Given exercise >>
In the excerpt on the First Law of Thermodynamics below, list each product that quarks are said to decay into.

Selected excerpt >>
══════

Atheism Hits a Brick
The First Law of Thermodynamics
By Chuck Missler (From his Book
"The Creator Beyond Time and Space")
The First Law of Thermodynamics
asserts that matter or its energy equivalent can neither be created
nor destroyed under natural circumstances.1 One of
the logical outcomes of this law is that there is no new matter or
energy appearing anywhere in the universe, nor is there any matter
being annihilated. All matter and energy in the universe is
conserved. Consequently, this law is often referred to as the Law of
Conservation of Mass and Energy. Although matter can neither be
created nor destroyed, it can be converted from one state to
another, i.e. from a liquid to a gas, liquid to solid, solid to gas.
The overwhelming experience of experimental physics confirms this
First Law to be a fact. As we shall see, this law has enormous
implications regarding the origin of matter in our universe.
Protons are positively charged
particles which reside in the nucleus of every atom. Each proton
consists of a least three quarks. For decades it was assumed that
protons were eternally stable. However, physicists now believe that
quarks decay into antiquarks, pions and positive electrons, and
electromagnetic radiation.2 This decay process occurs at
a rate of only once per proton per 1032 years.
Consequently, since this process is irreversible, all the atoms in
the universe will eventually decay into irretrievable matter. Even
though this process of decay will take an enormously long period of
time, it is not infinite.
Cosmic Evolution and the First Law
Skeptics often scoff at the biblical
creation account because it invokes a supernatural event for the
origin of time, space, and matter. Yet, if we search the field of
cosmology in the last one hundred years we find that the theories on
the "natural" (as opposed to supernatural) origin
of matter are few and far between. There are only two options for
the origin of matter: it is either eternal or it appeared at a
finite point in the past. With the elucidation of the First Law of
Thermodynamics the implications of this debate, as we will see, have
been clearly defined.

══════

Data segment >>
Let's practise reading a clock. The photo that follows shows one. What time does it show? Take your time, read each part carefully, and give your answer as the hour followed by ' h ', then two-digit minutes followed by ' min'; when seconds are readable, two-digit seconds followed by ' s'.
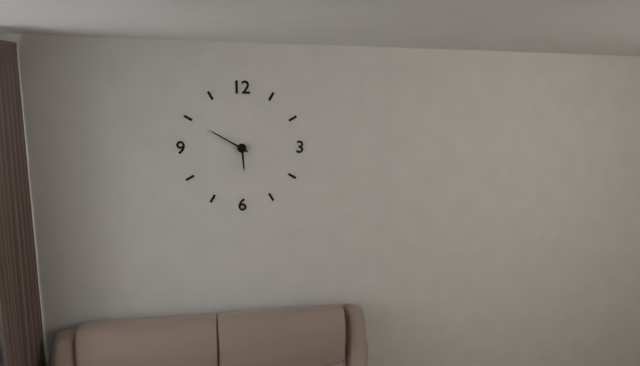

══════

Response >>
- antiquarks
- pions
- positive electrons
- electromagnetic radiation